The type models expose several methods:

->setId(string $id)

The method sets the unique ID of the model. With the ID, you can cross-reference types on the same page or between different pages (and even between different web sites) without repeating all the properties.

It is common to use an IRI as ID like in the above example. Please keep in mind that the ID should be consistent between changes of the properties, e.g. if a person marries and the name is changed. The person is still the same, so the IRI should be.

The IRI is no URL, so it is acceptable to give a “404 Not Found” back if you call it in a browser.

Parameters:

Parameter Description
string $id The unique id to set

Return value:

Returns a reference to itself.

->getId()

Return value:

A previously set id or null (if not set).

->setProperty(string $propertyName, $propertyValue)

You call this method to set a property or override a previously one.

Parameters:

Parameter Description
string $propertyName The property name to set. If the property does not exist in the model, an exception is thrown.
string | array | AbstractType $propertyValue The value of the property to set. This can be a string, another model or an array of strings or models. Also null is possible to clear the property value.

Return value:

Returns a reference to the model itself.

->addProperty(string $propertyName, $propertyValue)

Call this method if you want to add a value to an existing one.
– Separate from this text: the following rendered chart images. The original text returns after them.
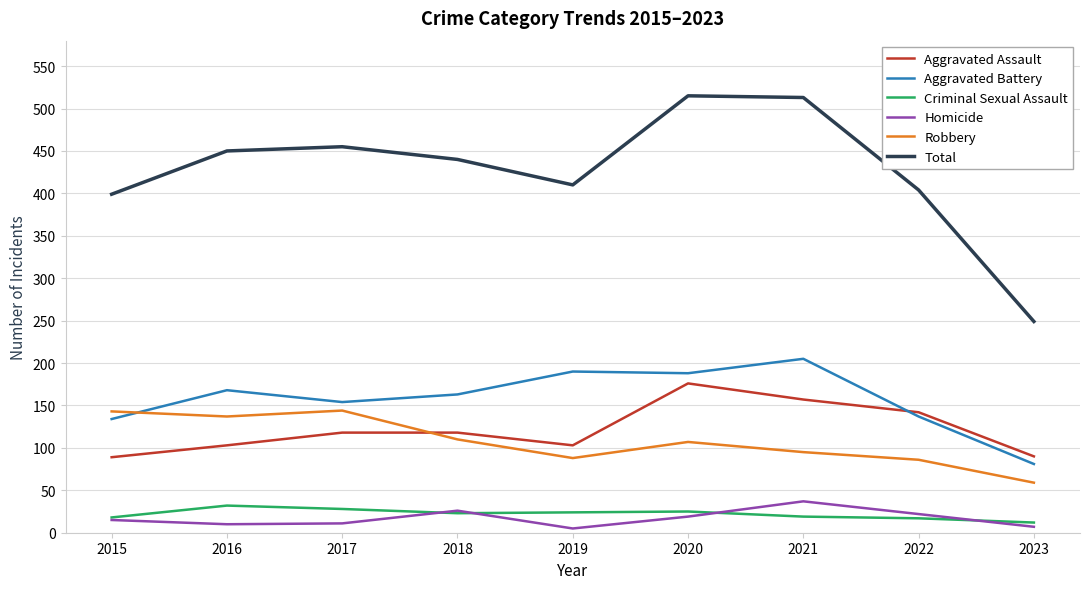

Which series ends up on top after the final intersection of Aggravated Battery and Aggravated Assault?

Aggravated Assault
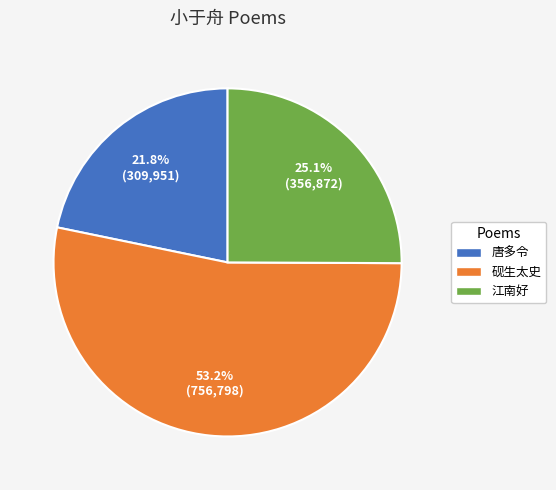

Rank the categories by value from lowest to highest.

唐多令, 江南好, 砚生太史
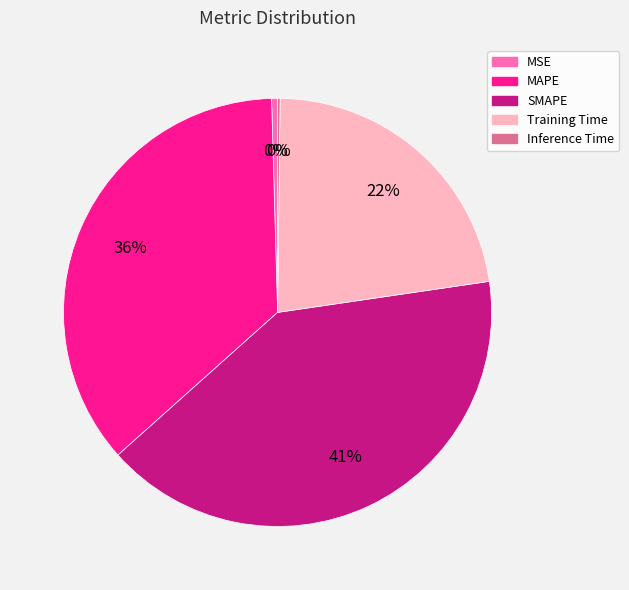

Which slice is the largest?

SMAPE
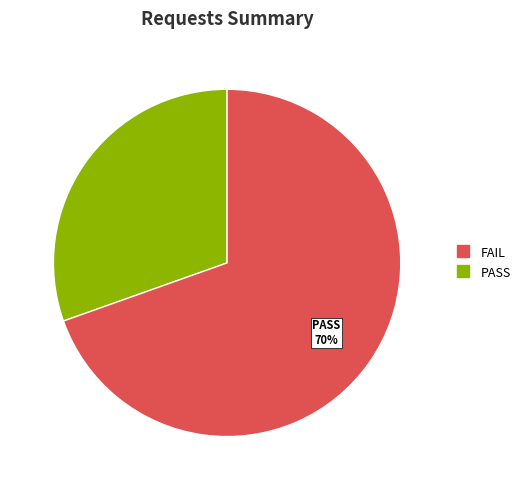

Is there a majority slice in this chart?

Yes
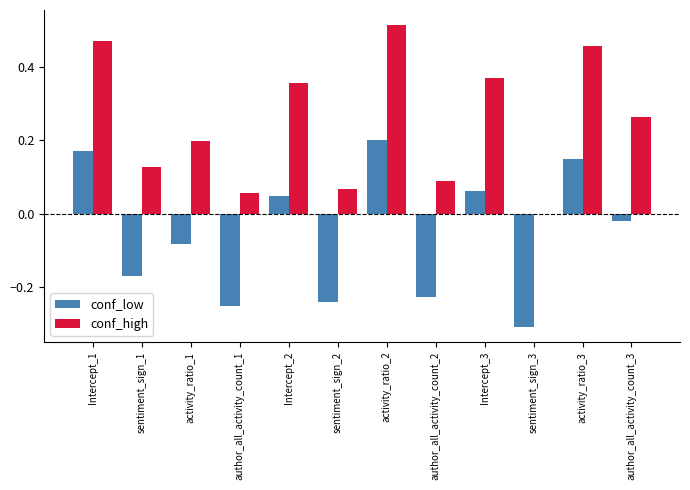

Between author_all_activity_count_1 and activity_ratio_2, which series saw the biggest shift?

conf_high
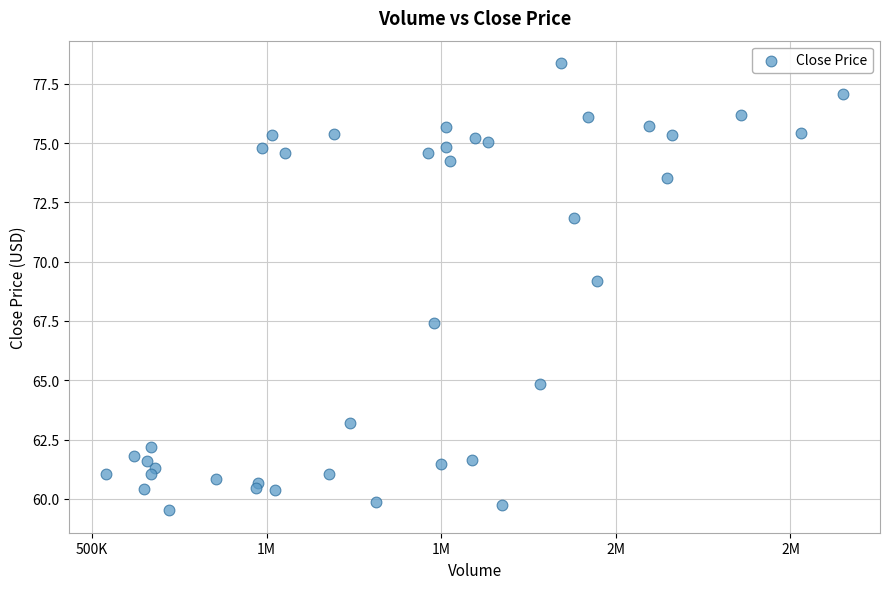

What Y value in the scatter plot is closest to 68?

67.4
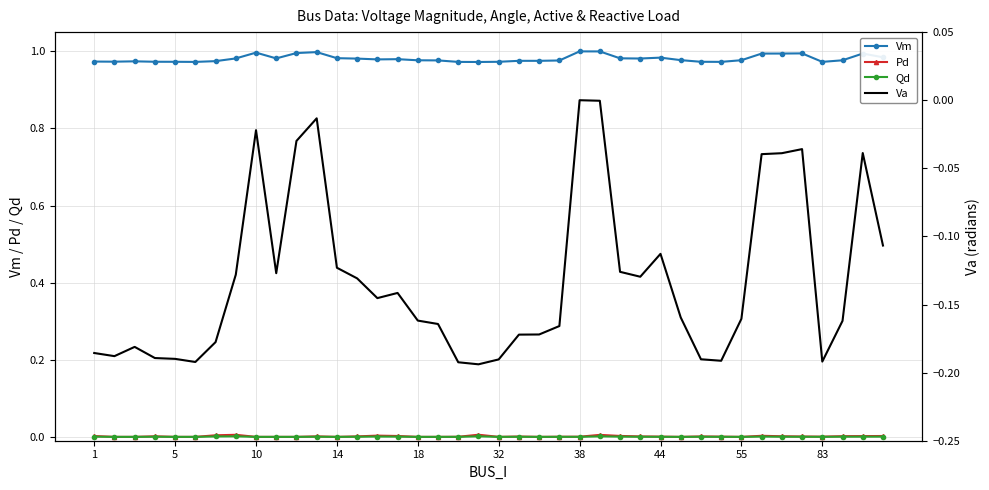

True or false: Qd and Vm intersect in this chart.

False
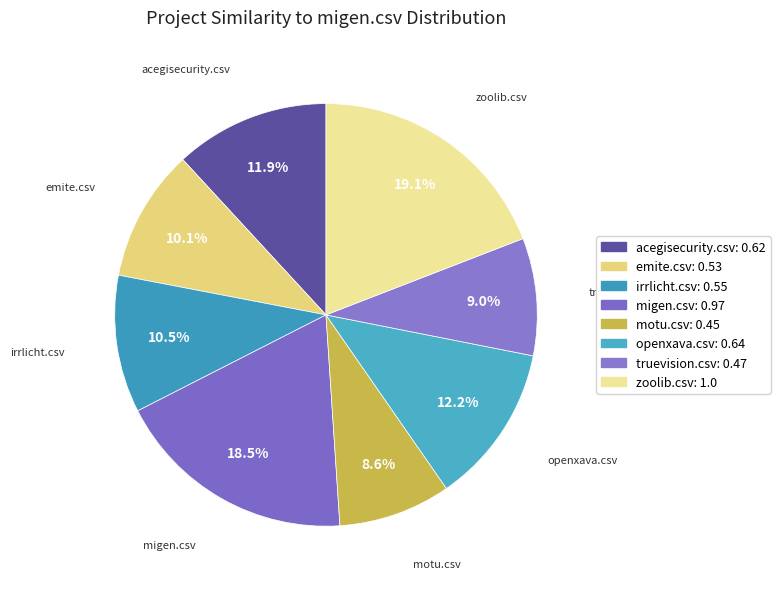

To the nearest percent, what percentage of the pie is acegisecurity.csv?

12%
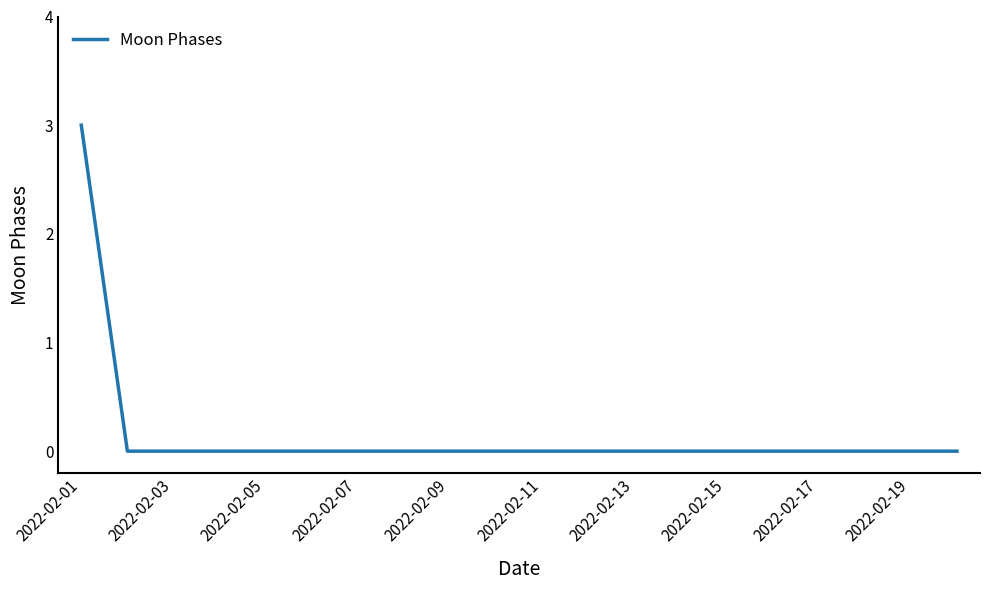

What is the difference between the maximum and minimum values?

3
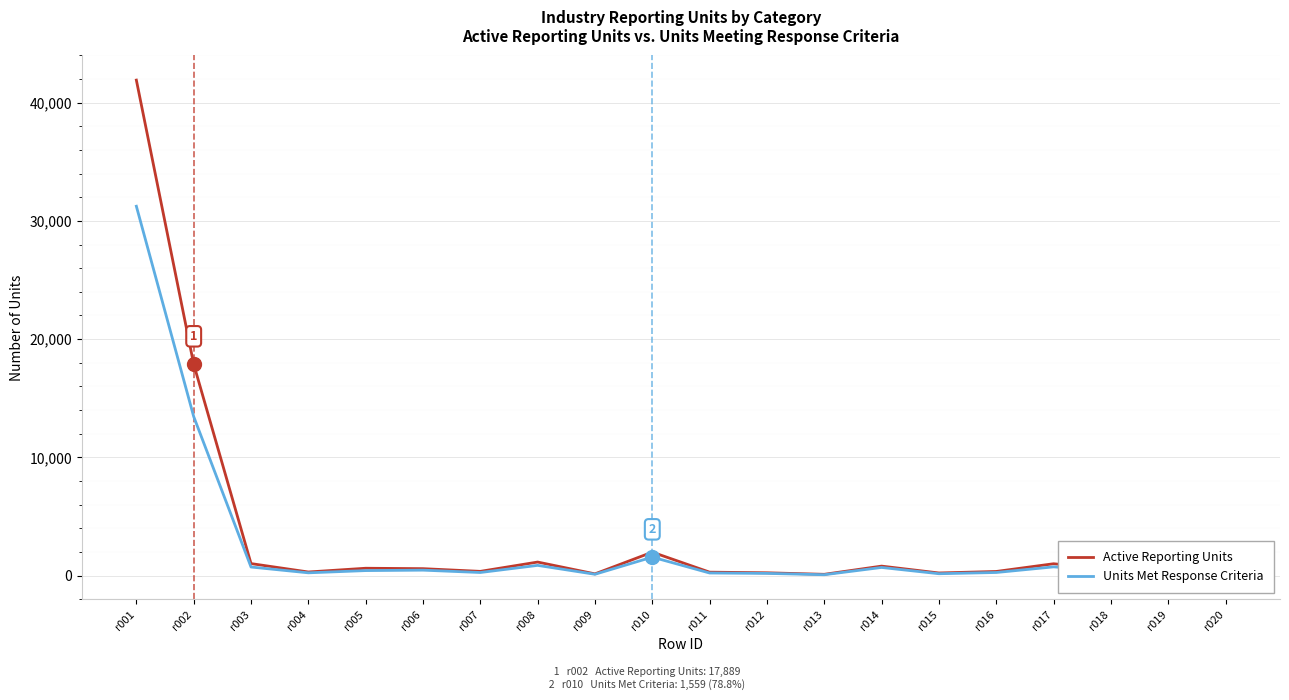

Which category has the highest value in the Active Reporting Units series?

r001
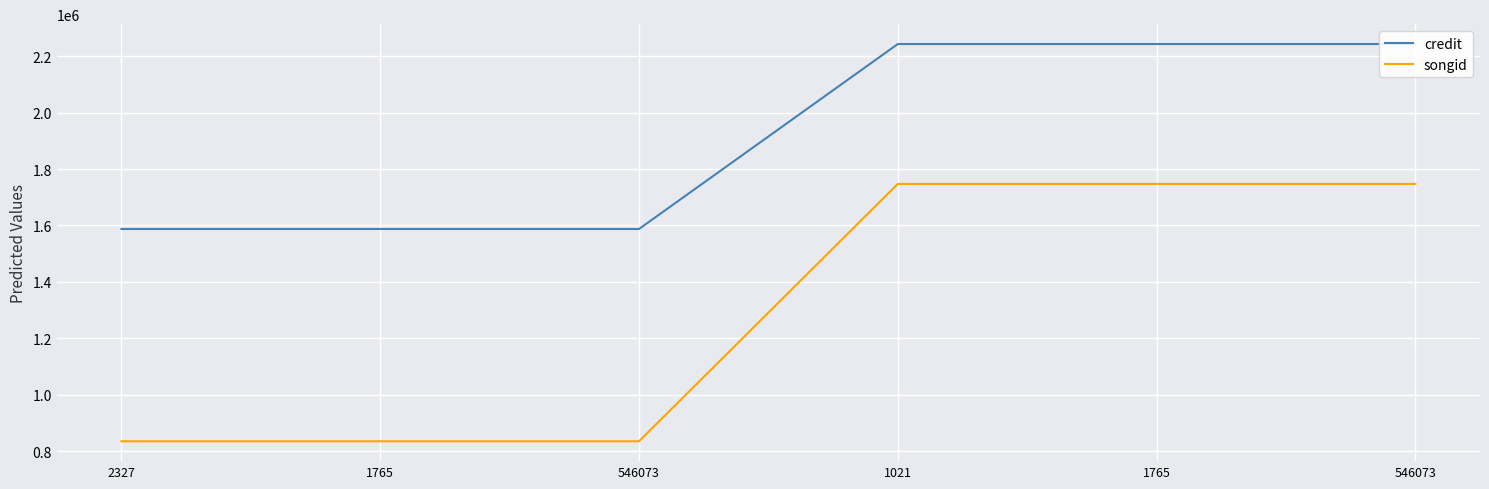

What are all the series names shown in the legend?

credit, songid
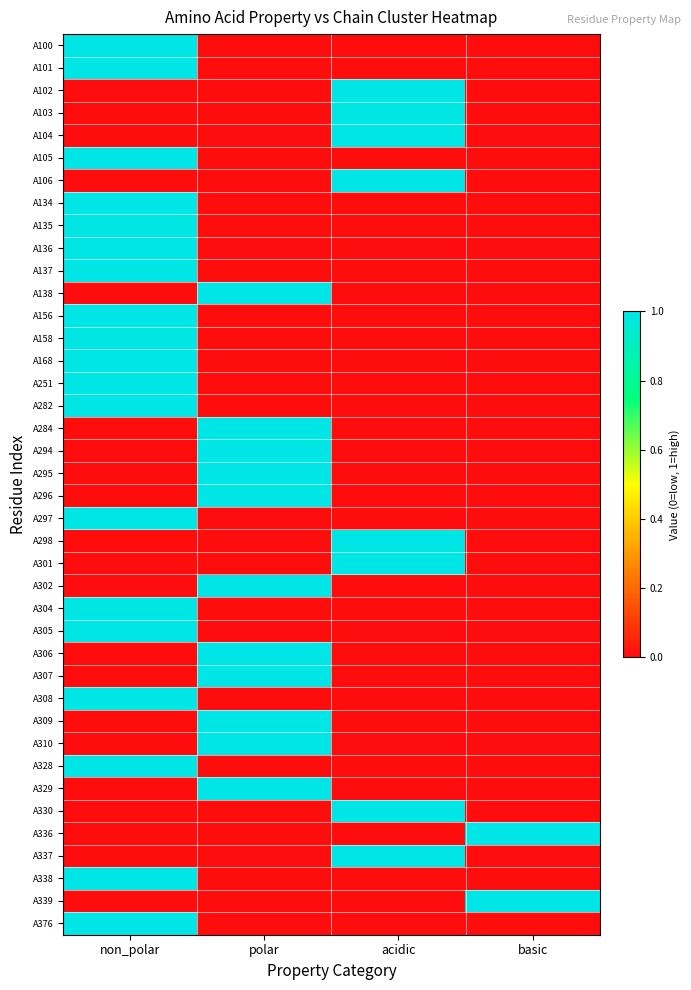

Between non_polar and acidic, which series saw the biggest shift?

A100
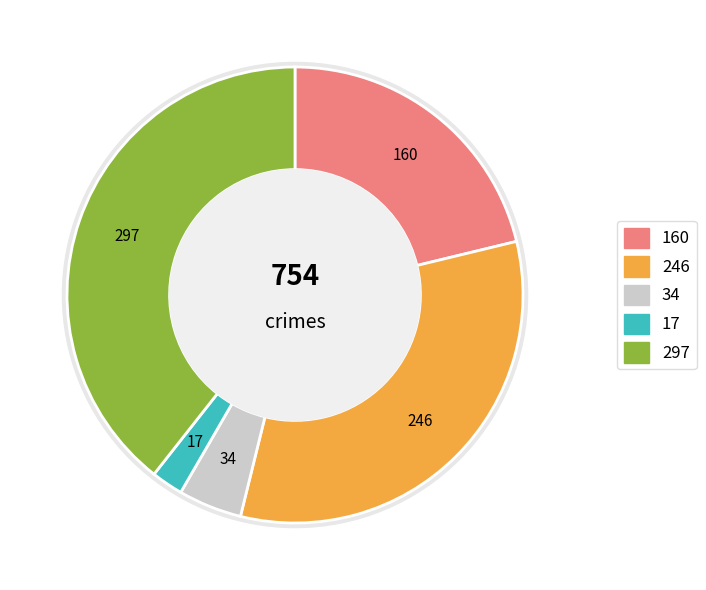

To the nearest percent, what is the difference between the Aggravated Assault and Homicide slice percentages?

19%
In the example above, you can see that addProperty is used to add a second value to the sameAs property.

Calling the addProperty method on a property that has no value assigned has the same effect as calling setProperty. So you can safely use it, e.g. in a loop, to set some values on a property.

Parameters:

Parameter Description
string $propertyName The property name to set. If the property does not exist in the model, an exception is thrown.
string | array | AbstractType $propertyValue The value of the property to set. This can be a string, another model or an array of strings or models. Also null is possible to clear the property value.

Return value:

Returns a reference to the model itself.

->setProperties(array $properties)

Set multiple properties at once.

Parameters:

Parameter Description
array $properties The properties to set. The key of the array is the property name, the value is the property value. Allowed as values are the same as with the method ->setProperty().

Return value:

Returns a reference to the model itself.

->getProperty(string $propertyName)

Get the value of a property.

Parameters:

Parameter Description
string $propertyName The property name to get the value from. If the property name does not exist in the model, an exception is thrown.

Return value:

The value of the property (string, model, array of strings, array of models, null).

->hasProperty(string $propertyName)

Check whether the property name exists in a particular model.

Parameters:

Parameter Description
string $propertyName The property name to check.

Return value:

true, if the property exists and false, otherwise.

->clearProperty(string $propertyName)

Resets the value of the property (set it to null).

Parameters:

Parameter Description
string $propertyName The property name to set. If the property does not exist in the model, an exception is thrown.

Return value:

Returns a reference to the model itself.

->getPropertyNames()

Return value:

Return all property names of the model in an array.

->isEmpty()

Checks, whether all properties of the models are empty.

Return value:

true if all properties have an empty value, false otherwise.